___ TEXTE

UX et Data-driven : Concevoir des tableaux de bords centrés utilisateurs

Bilans financiers, gestion des stocks, des effectifs, des horaires, des commandes, des livraisons, des visites, des tâches, des clients, des objectifs, etc…, le data-driven s’impose dans beaucoup de domaines. On perçoit les avantages qu’il apporte pour la prise de décisions ancrée dans les caractéristiques réelles d’un environnement (avec ses effets pervers aussi, mais c’est une autre histoire)…

« You can’t manage what you don’t measure » –W.Edwards Deming

L’ explosion de la masse des données disponibles ne fait qu’augmenter la demande en matière de tableaux de bord et de datavisualisation. Mais la gestion et l’utilisation de cette masse deviennent éminemment complexes. Parallèlement, l’intelligence artificielle atteint peu à peu un stade suffisamment opérationnel pour fouiller, analyser et ordonner de grands ensembles de données… et même apprendre de ces analyses.

______

QUESTIONS:
1 - Indiquez si chacun des énoncés suivants concorde avec le texte sur les tableaux de bord. Répondez par oui ou par non, en citant textuellement les mots du texte qui tranchent.
(a) La citation « You can’t manage what you don’t measure » est attribuée à W. Edwards Deming.
(b) La gestion et l’utilisation de la masse des données deviennent plus simples.
(c) L’intelligence artificielle est présentée comme opérationnelle depuis longtemps.
2 - D’après le texte sur les tableaux de bord, qu’est-ce qui fait augmenter la demande en matière de tableaux de bord et de datavisualisation ?
3 - Reprenez le texte sur les tableaux de bord et poursuivez-le à partir de sa dernière phrase.
Les entrées qui suivent n’ont aucun rapport avec le texte sur les tableaux de bord.

___ INFORMATIONS

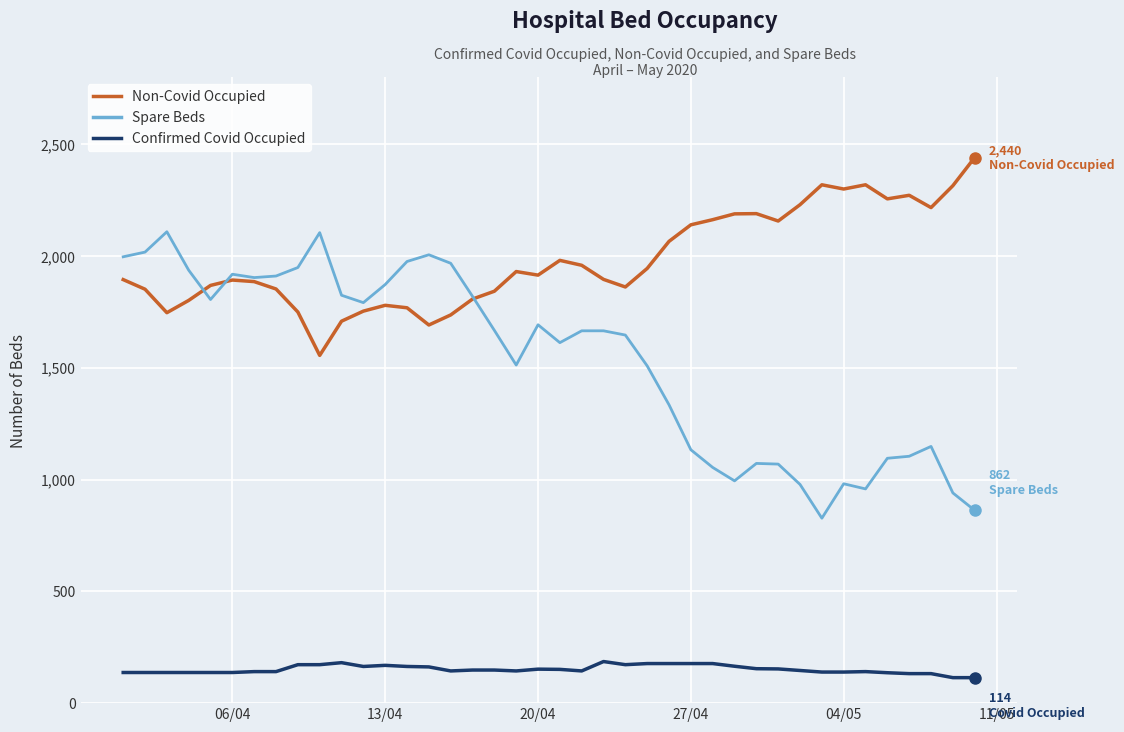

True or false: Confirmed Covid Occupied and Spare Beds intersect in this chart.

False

______
___ INFORMATIONS

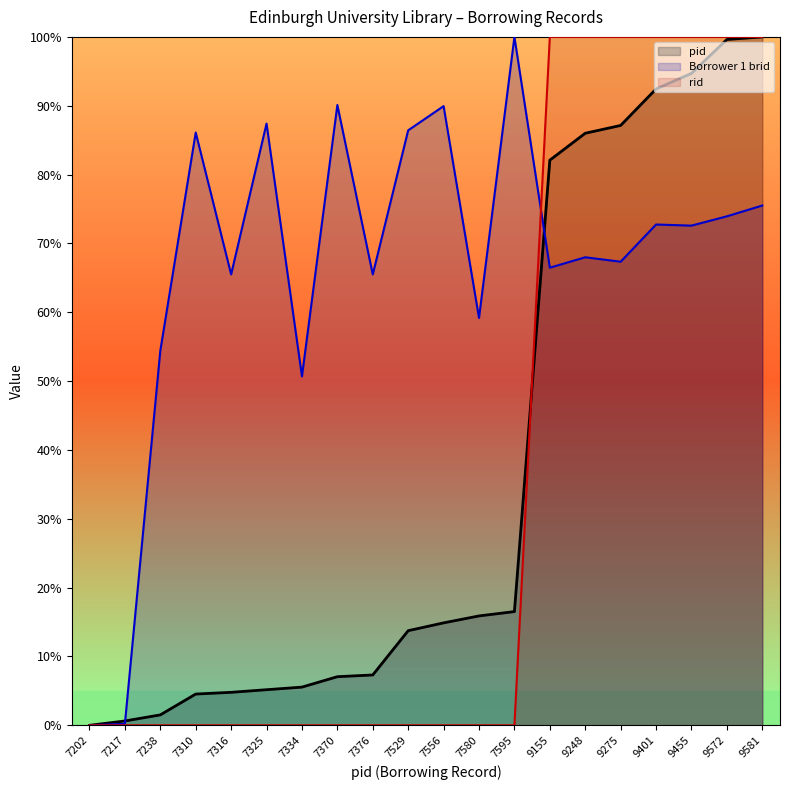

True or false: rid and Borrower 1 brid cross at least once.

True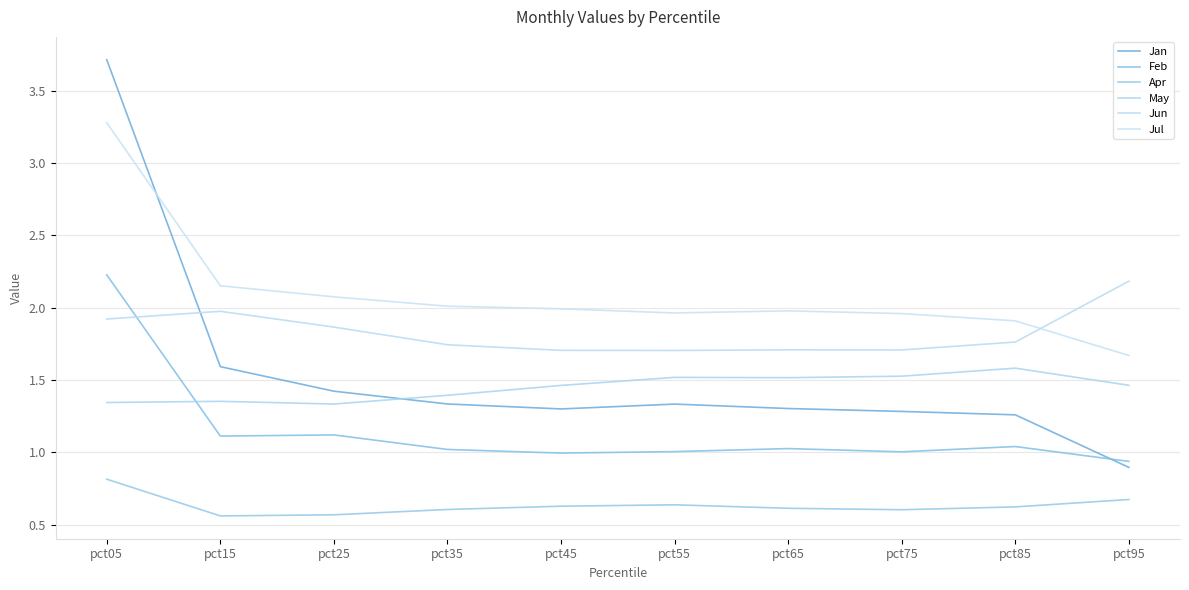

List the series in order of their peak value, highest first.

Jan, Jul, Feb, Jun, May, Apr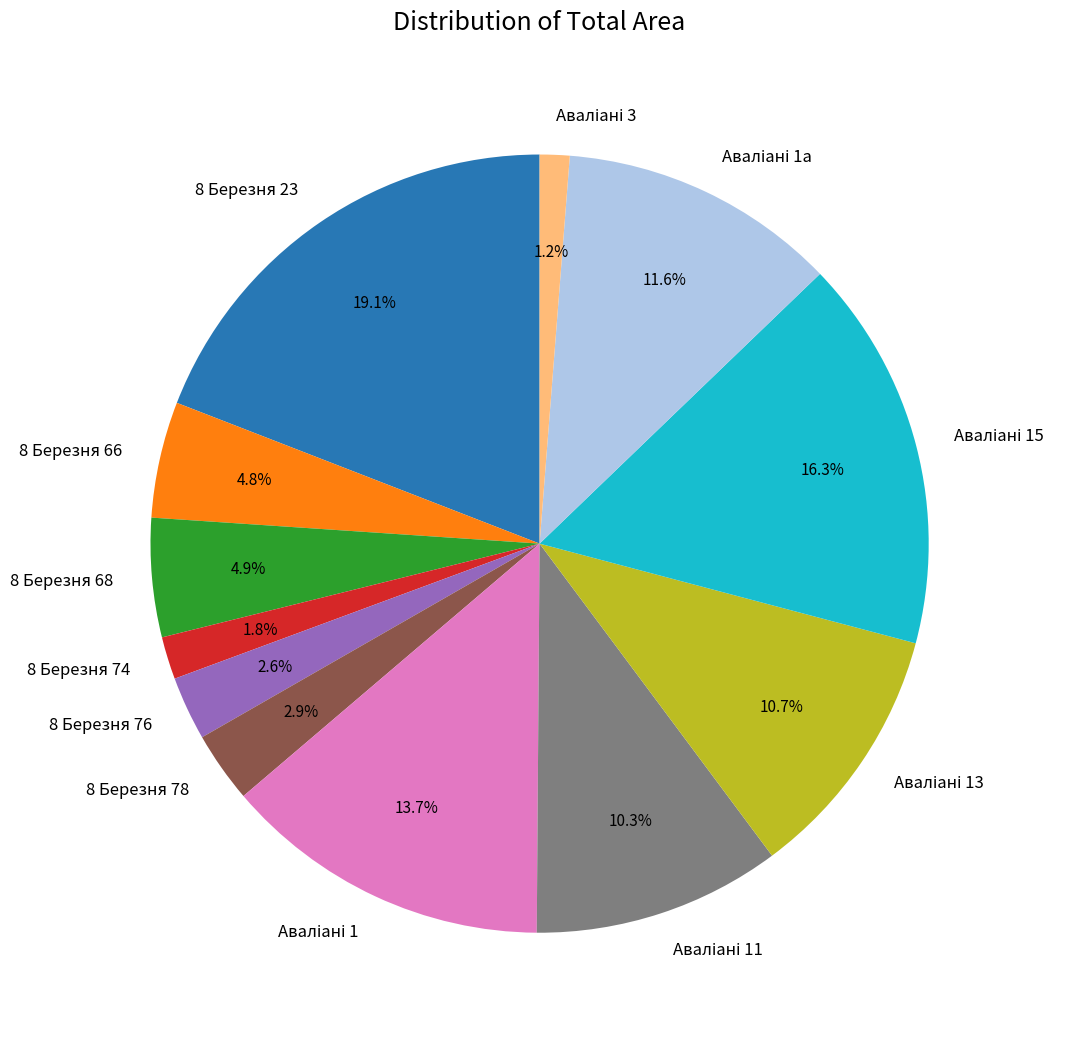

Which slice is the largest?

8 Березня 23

______

RÉPONSES PAR QUESTION:
1 -
(a) Oui : « « You can’t manage what you don’t measure » –W.Edwards Deming »
(b) Non : « la gestion et l’utilisation de cette masse deviennent éminemment complexes »
(c) Non : « l’intelligence artificielle atteint peu à peu un stade suffisamment opérationnel »

2 - L’explosion de la masse des données disponibles.

3 -
Smart City : big data and data driven

Cette nouvelle donne peut-elle inspirer de nouvelles interfaces ? Comment concevoir des tableaux de bords adaptés ?

Comme dans toute démarche centrée utilisateur, concevoir un tableau de bord adapté et efficient demande une connaissance approfondie de ses utilisateurs et de leurs besoins. Mes expériences dans la digitalisation des process dans plusieurs secteurs montrent que si les besoins sont très variables, ils s’appuient toujours sur quelques constantes :

LE BESOIN DE CONTRÔLE – SELECTIONNER ET HIERARCHISER L’INFORMATION

  • Parce que rien n’est plus anxiogène que de se trouver face à une situation incompréhensible et/ou incontrôlable, nous avons besoin de comprendre l’état des lieux.
    Nous avons besoin de planifier des actions et les décisions adaptées au moins dans un futur immédiat. Il nous faut donc des informations et des indicateurs convenablement sélectionnés, clairs et suffisants. Mais leur masse croissante pose la question de leur analyse.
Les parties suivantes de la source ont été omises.